Kenya
Le président érythréen Issaias Afeworki a rejeté jeudi les accusations de violations des droits de l'Homme par son armée dans la région éthiopienne du Tigré, les qualifiant de "chimère" et de "désinformation".
"Il y a une chimère dans les esprits de ceux qui participent à (...) ce que j'appelle une entreprise de fabrication de la désinformation", a-t-il déclaré à des journalistes lors d'une conférence de presse à Nairobi avec son homologue kényan William Ruto, sans répondre davantage aux questions sur la présence militaire érythréenne au Tigré voisin.
Les troupes érythréennes ont soutenu les forces gouvernementales éthiopiennes dans leur offensive lancée en novembre 2020 contre celles des autorités rebelles de la région du Tigré issues du Front de libération du peuple du Tigré (TPLF), ennemi juré du régime d'Asmara.
Les Etats-Unis et des organisations de défense des droits humains les ont accusées d'avoir commis des atrocités durant le conflit, notamment le massacre de centaines de civils.
Un accord de paix a été signé en novembre 2022 entre le gouvernement éthiopien et les rebelles du Tigré, mais l'Érythrée n'a pas participé aux discussions et ses troupes continuent d'être présentes dans la région, selon des habitants.
L’accord de paix prévoyait notamment le désarmement des forces tigréennes, qui devait se faire "simultanément avec le retrait des forces étrangères", en référence à l’Érythrée, jamais mentionnée dans le document. Les rebelles tigréens ont commencé en janvier à rendre leurs armes lourdes.
"Désinformation"
Les accès au Tigré étant restreints, il est impossible de vérifier de manière indépendante la situation sur le terrain, notamment la présence des forces érythréennes.
"Je n'ai aucune intention de m'ingérer dans cette affaire malgré la campagne de désinformation engagée pour tenter de perturber le processus de paix en Ethiopie et de créer un conflit entre l'Érythrée et l'Éthiopie", a déclaré M. Issaias, 77 ans, éludant toujours la question de la présence de ses troupes en territoire éthiopien.
"Ne prenez pas l'Érythrée comme prétexte pour les problèmes de l'Éthiopie ou du reste de la région. N'essayez pas de nous entraîner là-dedans. C'est une chimère de ceux qui veulent faire dérailler tout processus de paix", a-t-il insisté.
L'accord de paix "est signé, il prendra du temps à être mis en place sur le terrain", a poursuivi le chef de l'Etat érythréen.

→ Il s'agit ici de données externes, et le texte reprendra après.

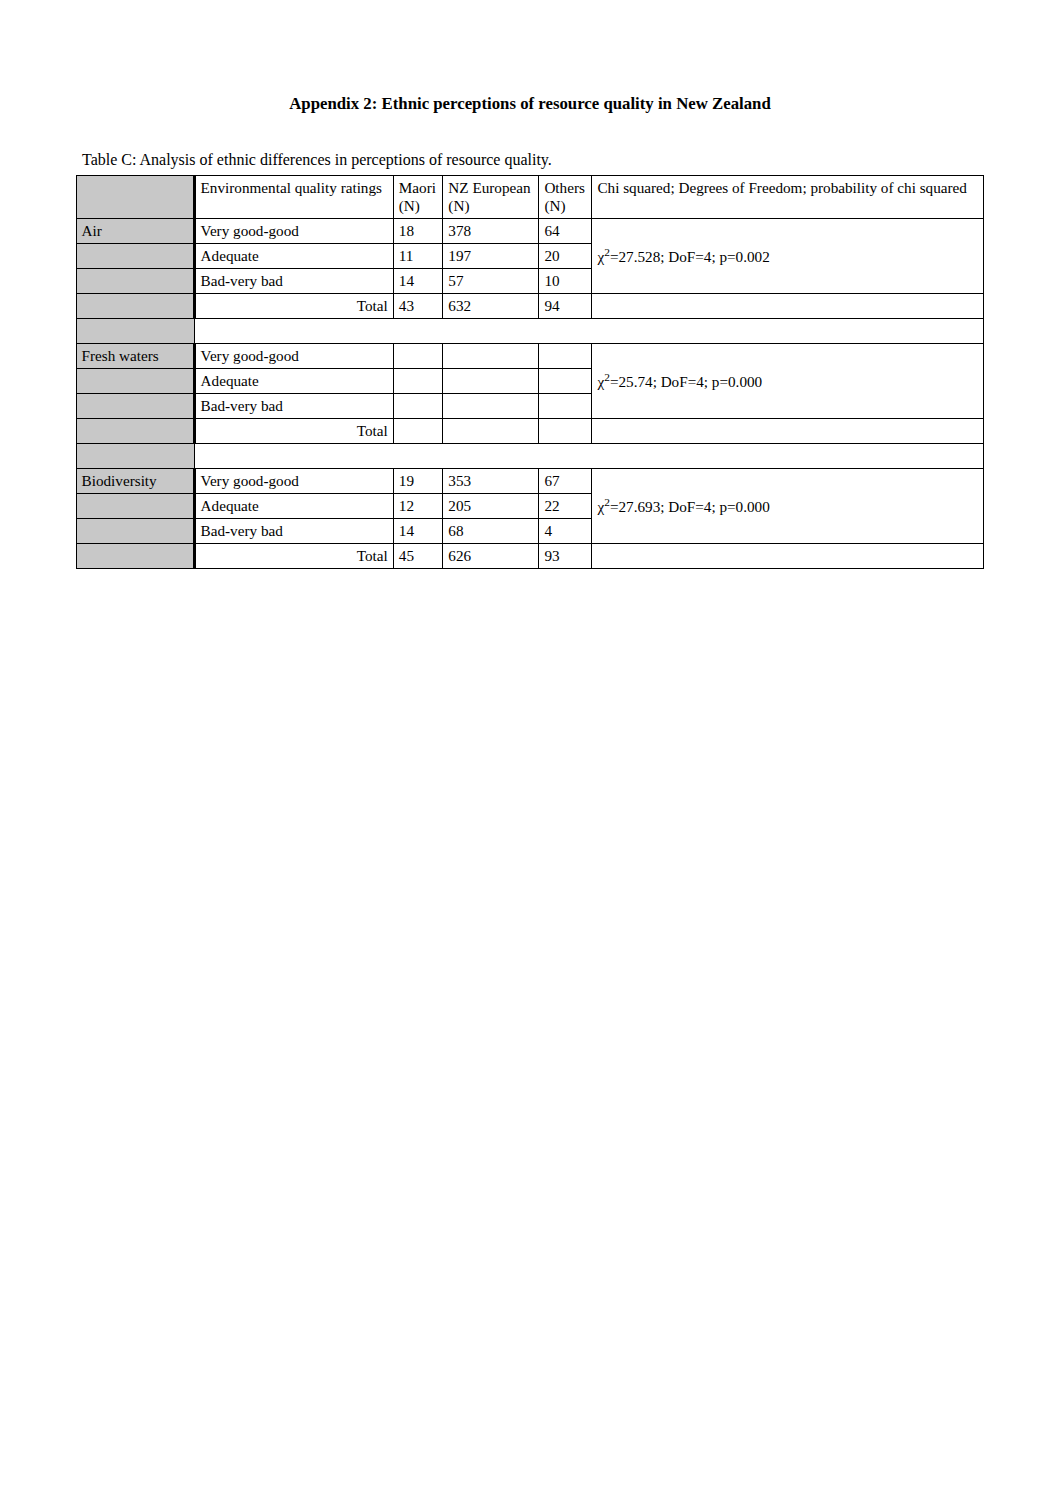Appendix 2: Ethnic perceptions of resource quality in New Zealand
Table C: Analysis of ethnic differences in perceptions of resource quality.
| | Environmental quality ratings | Maori (N) | NZ European (N) | Others (N) | Chi squared; Degrees of Freedom; probability of chi squared |
| Air | Very good-good | 18 | 378 | 64 | χ 2 =27.528; DoF=4; p=0.002 |
| | Adequate | 11 | 197 | 20 |
| | Bad-very bad | 14 | 57 | 10 |
| | Total | 43 | 632 | 94 | |
| Fresh waters | Very good-good | | | | χ 2 =25.74; DoF=4; p=0.000 |
| | Adequate | | | |
| | Bad-very bad | | | |
| | Total | | | | |
| Biodiversity | Very good-good | 19 | 353 | 67 | χ 2 =27.693; DoF=4; p=0.000 |
| | Adequate | 12 | 205 | 22 |
| | Bad-very bad | 14 | 68 | 4 |
| | Total | 45 | 626 | 93 | |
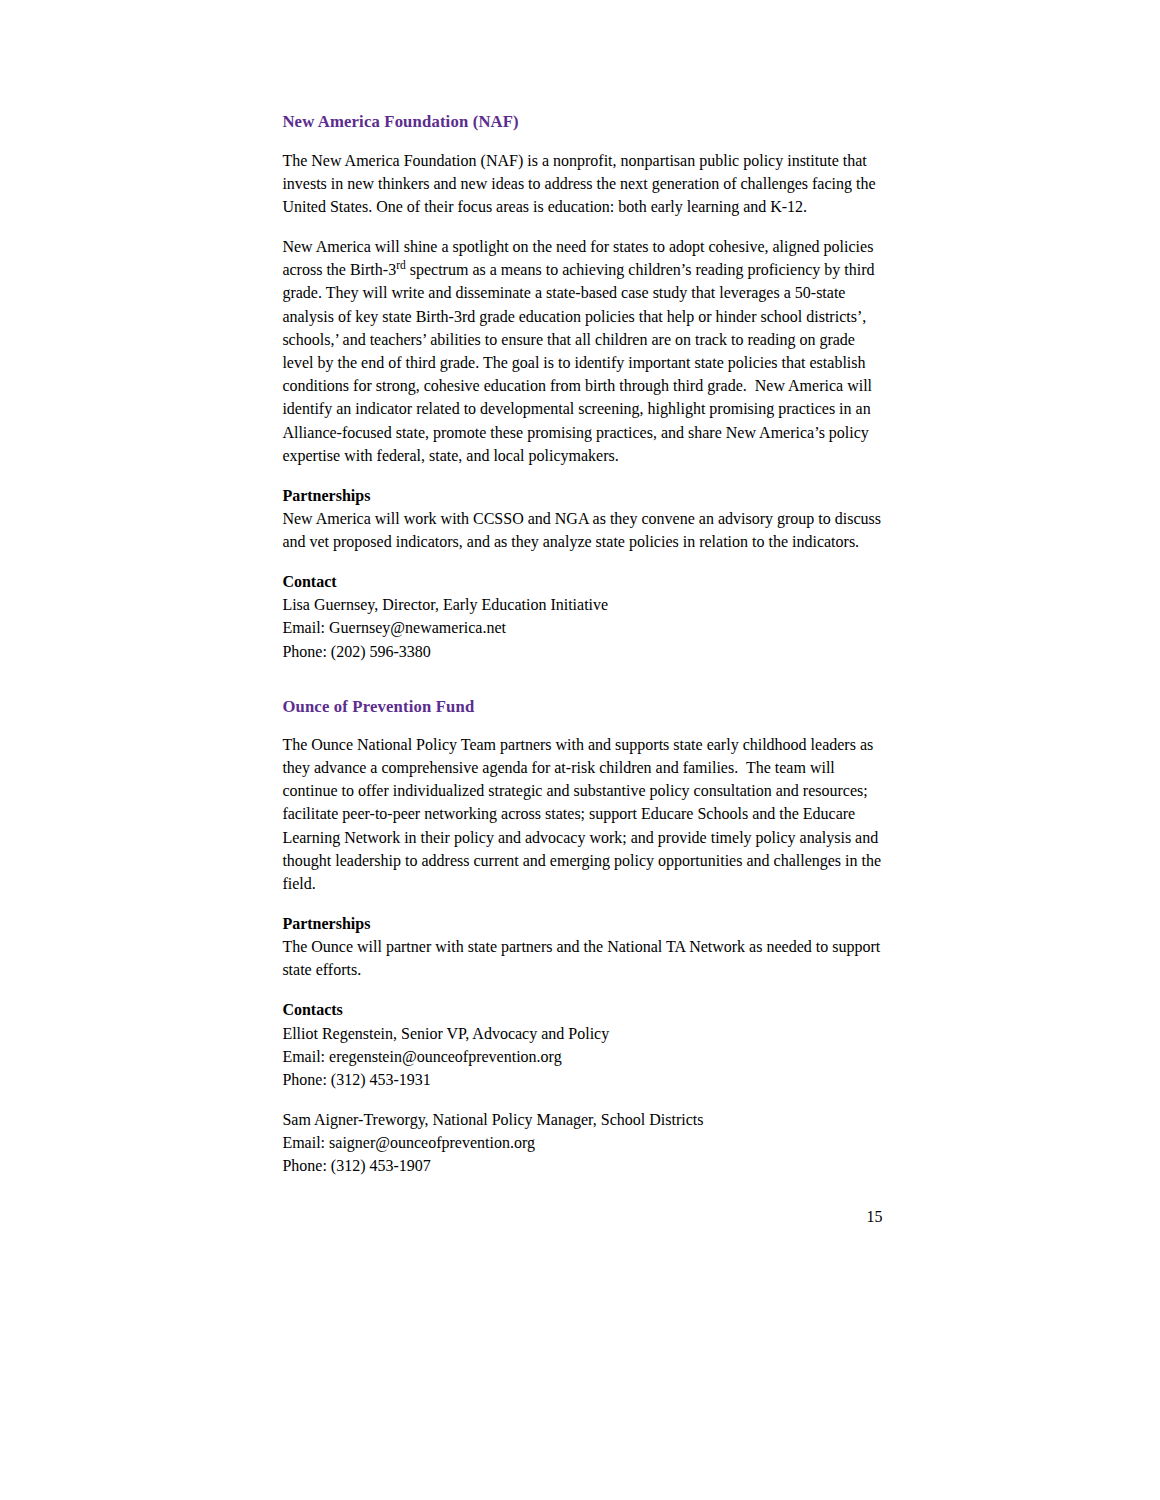New America Foundation (NAF)
The New America Foundation (NAF) is a nonprofit, nonpartisan public policy institute that invests in new thinkers and new ideas to address the next generation of challenges facing the United States. One of their focus areas is education: both early learning and K-12.
New America will shine a spotlight on the need for states to adopt cohesive, aligned policies across the Birth-3rd spectrum as a means to achieving children’s reading proficiency by third grade. They will write and disseminate a state-based case study that leverages a 50-state analysis of key state Birth-3rd grade education policies that help or hinder school districts’, schools,’ and teachers’ abilities to ensure that all children are on track to reading on grade level by the end of third grade. The goal is to identify important state policies that establish conditions for strong, cohesive education from birth through third grade. New America will identify an indicator related to developmental screening, highlight promising practices in an Alliance-focused state, promote these promising practices, and share New America’s policy expertise with federal, state, and local policymakers.
Partnerships
New America will work with CCSSO and NGA as they convene an advisory group to discuss and vet proposed indicators, and as they analyze state policies in relation to the indicators.
Contact
Lisa Guernsey, Director, Early Education Initiative
Email: Guernsey@newamerica.net
Phone: (202) 596-3380
Ounce of Prevention Fund
The Ounce National Policy Team partners with and supports state early childhood leaders as they advance a comprehensive agenda for at-risk children and families. The team will continue to offer individualized strategic and substantive policy consultation and resources; facilitate peer-to-peer networking across states; support Educare Schools and the Educare Learning Network in their policy and advocacy work; and provide timely policy analysis and thought leadership to address current and emerging policy opportunities and challenges in the field.
Partnerships
The Ounce will partner with state partners and the National TA Network as needed to support state efforts.
Contacts
Elliot Regenstein, Senior VP, Advocacy and Policy
Email: eregenstein@ounceofprevention.org
Phone: (312) 453-1931
Sam Aigner-Treworgy, National Policy Manager, School Districts
Email: saigner@ounceofprevention.org
Phone: (312) 453-1907
15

Addis Abeba et Asmara ont nié pendant des mois toute implication érythréenne au Tigré. Fin mars 2021, le premier ministre éthiopien Abiy Ahmed a finalement admis leur présence. Leur départ a été annoncé à plusieurs reprises, mais jamais vérifié.
Ces troupes ont été accusées de pillages, de massacres et de viols tout au long du conflit, notamment dans la ville d'Aksoum ou le village de Dengolat.
Le bilan précis de ce conflit jalonné d'exactions, qui s'est déroulé largement à huis clos, est inconnu. L'envoyé de l'Union africaine pour la Corne de l'Afrique, Olusegun Obasanjo, a déclaré mi-janvier que jusqu'à 600.000 personnes auraient été tuées.
La guerre a également déplacé plus de deux millions de personnes et plongé des centaines de milliers de personnes dans des conditions proches de la famine, selon l'ONU.
Durant la conférence de presse, les deux dirigeants ont également annoncé le retour de l’Erythrée au sein de l'Autorité intergouvernementale pour le Développement (Igad), groupement de pays de l'est africain qu'Asmara avait quitté en 2007 à la suite de différends avec l’Ethiopie.
L'Igad est notamment chargée de superviser l’accord de paix.
Depuis la signature de l'accord, le courant a été rétabli dans certaines parties du Tigré, ainsi que les liaisons aériennes.
En septembre, des experts avaient dans un rapport destiné au Conseil des droits de l'homme de l'ONU indiqué que des crimes de guerre et des crimes contre l'humanité avaient probablement été commis, de la part de toutes les parties belligérantes, lors de la guerre au Tigré.
Jeudi, l’ONG Human Rights Watch a appelé à des sanctions contre des dirigeants érythréens, accusant les autorités d’enrôler de force des milliers de personnes, dont des mineurs pour le service militaire et de punir les familles de ceux qui s’y soustraient.